Saved entries:
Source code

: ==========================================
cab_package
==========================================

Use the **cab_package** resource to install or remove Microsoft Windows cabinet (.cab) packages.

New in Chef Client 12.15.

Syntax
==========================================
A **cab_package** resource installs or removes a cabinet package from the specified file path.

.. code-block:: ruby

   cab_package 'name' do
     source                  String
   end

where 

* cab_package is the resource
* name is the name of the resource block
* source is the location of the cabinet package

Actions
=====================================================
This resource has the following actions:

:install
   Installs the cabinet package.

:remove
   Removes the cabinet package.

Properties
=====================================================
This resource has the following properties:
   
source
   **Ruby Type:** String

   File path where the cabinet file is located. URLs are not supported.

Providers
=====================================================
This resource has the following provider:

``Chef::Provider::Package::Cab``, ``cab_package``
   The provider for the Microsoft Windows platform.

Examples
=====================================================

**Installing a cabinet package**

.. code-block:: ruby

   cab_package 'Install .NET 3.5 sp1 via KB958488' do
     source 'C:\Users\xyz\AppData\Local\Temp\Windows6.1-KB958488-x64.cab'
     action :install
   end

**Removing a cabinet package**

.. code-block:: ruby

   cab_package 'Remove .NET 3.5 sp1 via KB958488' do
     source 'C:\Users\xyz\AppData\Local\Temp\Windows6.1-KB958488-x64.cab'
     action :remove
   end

GOAL OF THE EXERCISE
Copy out each record word for word.

ANSWER TO THIS TASK
Source code

: ==========================================
cab_package
==========================================

Use the **cab_package** resource to install or remove Microsoft Windows cabinet (.cab) packages.

New in Chef Client 12.15.

Syntax
==========================================
A **cab_package** resource installs or removes a cabinet package from the specified file path.

.. code-block:: ruby

   cab_package 'name' do
     source                  String
   end

where 

* cab_package is the resource
* name is the name of the resource block
* source is the location of the cabinet package

Actions
=====================================================
This resource has the following actions:

:install
   Installs the cabinet package.

:remove
   Removes the cabinet package.

Properties
=====================================================
This resource has the following properties:
   
source
   **Ruby Type:** String

   File path where the cabinet file is located. URLs are not supported.

Providers
=====================================================
This resource has the following provider:

``Chef::Provider::Package::Cab``, ``cab_package``
   The provider for the Microsoft Windows platform.

Examples
=====================================================

**Installing a cabinet package**

.. code-block:: ruby

   cab_package 'Install .NET 3.5 sp1 via KB958488' do
     source 'C:\Users\xyz\AppData\Local\Temp\Windows6.1-KB958488-x64.cab'
     action :install
   end

**Removing a cabinet package**

.. code-block:: ruby

   cab_package 'Remove .NET 3.5 sp1 via KB958488' do
     source 'C:\Users\xyz\AppData\Local\Temp\Windows6.1-KB958488-x64.cab'
     action :remove
   end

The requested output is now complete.